The state's Deputy Superintendent of Public Instruction has the right to withhold all or part of the state school funds for the district, but an amount has not yet been determined.
In 2012, the Oregon State Board of Education adopted a rule that prohibited school districts from retaining Native American mascots after July 1 of this year. School districts were allowed to keep their mascots if they entered into an agreement with a Native American tribe that met the requirements of the rule.
“(School districts) are supposed to notify us if they change that image,” said Cindy Hunt, the government and legal affairs manager for the Oregon Department of Education on Wednesday.
“That formal communication is important for them to let us know,” Hunt said. “At this point I have not received a formal notice from (NDSD) that they have adopted a new mascot.”
Last year, the school district decided not to enter into an agreement with a Native American tribe and instead opted to keep its name of the “Warriors” with no mascot, with warriors no longer referring to Native American warriors.
North Douglas School District Superintendent John Lahley disagreed that a formal notice is required. He said that nowhere does it state that a report must be filed if a mascot is eliminated. Rather, he said, the rules say that the state must be notified only if a Native American mascot will be kept and a school district is entering into an agreement with a Native American tribe.
“I am in complete compliance and I have not violated anything or jeopardized our district in any capacity because I was not required to do anything,” Lahley said.
Lahley said the school district has been busy removing all Native American imagery, painting over murals and identifications on walls, and removing any placards and items like sporting uniforms that identify with its former mascot, Willie the Warrior.
Just last week, the high school sanded its Willie the Warrior symbol off the gymnasium floor and is currently refinishing the floor as part of a $25,000 project. Removing Native American images from campus walls, letterheads and uniforms is expected to cost the school another $5,000.
“Any mascot and any reflection of Willie the Warrior has been retired,” Lahley said.

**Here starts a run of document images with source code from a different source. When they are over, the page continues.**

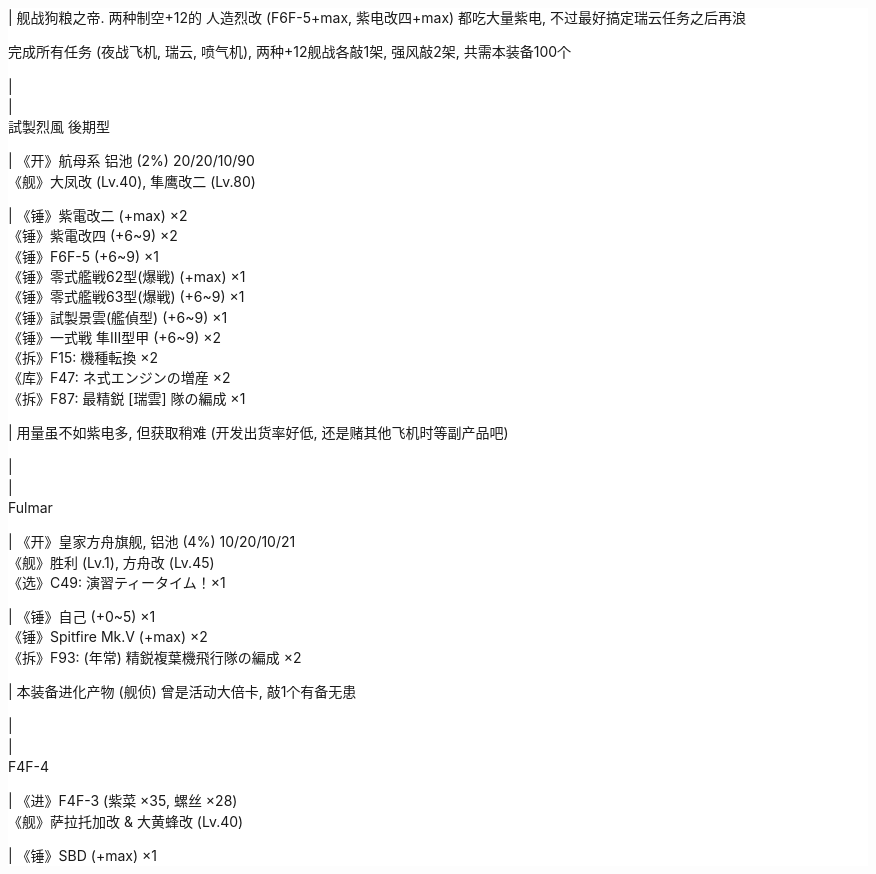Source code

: | 舰战狗粮之帝. 两种制空+12的 人造烈改 (F6F-5+max, 紫电改四+max) 都吃大量紫电, 不过最好搞定瑞云任务之后再浪

完成所有任务 (夜战飞机, 瑞云, 喷气机), 两种+12舰战各敲1架, 强风敲2架, 共需本装备100个

|<br />
| <br />
試製烈風 後期型

| 《开》航母系 铝池 (2%) 20/20/10/90<br />
《舰》大凤改 (Lv.40), 隼鹰改二 (Lv.80)

| 《锤》紫電改二 (+max) ×2<br />
《锤》紫電改四 (+6~9) ×2<br />
《锤》F6F-5 (+6~9) ×1<br />
《锤》零式艦戦62型(爆戦) (+max) ×1<br />
《锤》零式艦戦63型(爆戦) (+6~9) ×1<br />
《锤》試製景雲(艦偵型) (+6~9) ×1<br />
《锤》一式戦 隼III型甲 (+6~9) ×2<br />
《拆》F15: 機種転換 ×2<br />
《库》F47: ネ式エンジンの増産 ×2<br />
《拆》F87: 最精鋭 [瑞雲] 隊の編成 ×1

| 用量虽不如紫电多, 但获取稍难 (开发出货率好低, 还是赌其他飞机时等副产品吧)

|<br />
| <br />
Fulmar

| 《开》皇家方舟旗舰, 铝池 (4%) 10/20/10/21<br />
《舰》胜利 (Lv.1), 方舟改 (Lv.45)<br />
《选》C49: 演習ティータイム！×1

| 《锤》自己 (+0~5) ×1<br />
《锤》Spitfire Mk.V (+max) ×2<br />
《拆》F93: (年常) 精鋭複葉機飛行隊の編成 ×2

| 本装备进化产物 (舰侦) 曾是活动大倍卡, 敲1个有备无患

|<br />
| <br />
F4F-4

| 《进》F4F-3 (紫菜 ×35, 螺丝 ×28)<br />
《舰》萨拉托加改 & 大黄蜂改 (Lv.40)

| 《锤》SBD (+max) ×1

Looking at North Douglas High School's website Wednesday, Hunt said that past photos with the old mascot can still be found online, so the school has not yet successfully removed all its Native American imagery.
Hunt also referred to OAR 581-021-0047 subsection six that said, “Each school district shall notify on or before July 1, 2017, the department of education when a new mascot is adopted for the public school.”

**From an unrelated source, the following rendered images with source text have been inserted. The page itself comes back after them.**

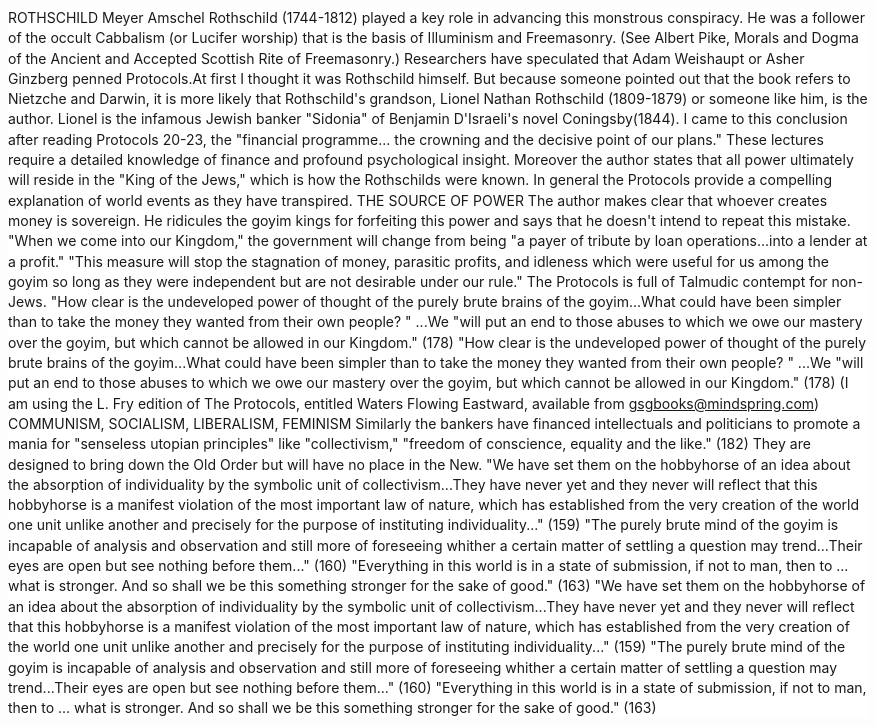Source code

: ROTHSCHILD Meyer Amschel Rothschild (1744-1812) played a key role in advancing this monstrous conspiracy. He was a follower of the occult Cabbalism (or Lucifer worship) that is the basis of Illuminism and Freemasonry. (See Albert Pike, Morals and Dogma of the Ancient and Accepted Scottish Rite of Freemasonry.) Researchers have speculated that Adam Weishaupt or Asher Ginzberg penned Protocols.At first I thought it was Rothschild himself. But because someone pointed out that the book refers to Nietzche and Darwin, it is more likely that Rothschild's grandson, Lionel Nathan Rothschild (1809-1879) or someone like him, is the author. Lionel is the infamous Jewish banker "Sidonia" of Benjamin D'Israeli's novel Coningsby(1844). I came to this conclusion after reading Protocols 20-23, the "financial programme... the crowning and the decisive point of our plans." These lectures require a detailed knowledge of finance and profound psychological insight. Moreover the author states that all power ultimately will reside in the "King of the Jews," which is how the Rothschilds were known. In general the Protocols provide a compelling explanation of world events as they have transpired.
THE SOURCE OF POWER The author makes clear that whoever creates money is sovereign. He ridicules the goyim kings for forfeiting this power and says that he doesn't intend to repeat this mistake.
"When we come into our Kingdom," the government will change from being "a payer of tribute by loan operations...into a lender at a profit." "This measure will stop the stagnation of money, parasitic profits, and idleness which were useful for us among the goyim so long as they were independent but are not desirable under our rule."
The Protocols is full of Talmudic contempt for non-Jews.
"How clear is the undeveloped power of thought of the purely brute brains of the goyim...What could have been simpler than to take the money they wanted from their own people? " ...We "will put an end to those abuses to which we owe our mastery over the goyim, but which cannot be allowed in our Kingdom." (178)
"How clear is the undeveloped power of thought of the purely brute brains of the goyim...What could have been simpler than to take the money they wanted from their own people? "
...We "will put an end to those abuses to which we owe our mastery over the goyim, but which cannot be allowed in our Kingdom." (178)
(I am using the L. Fry edition of The Protocols, entitled Waters Flowing Eastward, available from gsgbooks@mindspring.com)
COMMUNISM, SOCIALISM, LIBERALISM, FEMINISM Similarly the bankers have financed intellectuals and politicians to promote a mania for "senseless utopian principles" like "collectivism," "freedom of conscience, equality and the like." (182) They are designed to bring down the Old Order but will have no place in the New.
"We have set them on the hobbyhorse of an idea about the absorption of individuality by the symbolic unit of collectivism...They have never yet and they never will reflect that this hobbyhorse is a manifest violation of the most important law of nature, which has established from the very creation of the world one unit unlike another and precisely for the purpose of instituting individuality..." (159) "The purely brute mind of the goyim is incapable of analysis and observation and still more of foreseeing whither a certain matter of settling a question may trend...Their eyes are open but see nothing before them..." (160) "Everything in this world is in a state of submission, if not to man, then to ... what is stronger. And so shall we be this something stronger for the sake of good." (163)
"We have set them on the hobbyhorse of an idea about the absorption of individuality by the symbolic unit of collectivism...They have never yet and they never will reflect that this hobbyhorse is a manifest violation of the most important law of nature, which has established from the very creation of the world one unit unlike another and precisely for the purpose of instituting individuality..." (159)
"The purely brute mind of the goyim is incapable of analysis and observation and still more of foreseeing whither a certain matter of settling a question may trend...Their eyes are open but see nothing before them..." (160) "Everything in this world is in a state of submission, if not to man, then to ... what is stronger. And so shall we be this something stronger for the sake of good." (163)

“If (the school district) doesn’t notify us, we don’t know this,” Hunt said. “It’s required, to avoid enforcement action.”
During enforcement action, the state would visit the noncompliant school districts to see what changes have been made within the five years since the rule went into effect.
“If they are not in compliance and they are still using an image that’s a Native American ... they could face a loss of state school funds,” Hunt said. “But they have until July 1.”
Oakridge and Lebanon are the other school districts listed as not in compliance by the board of education.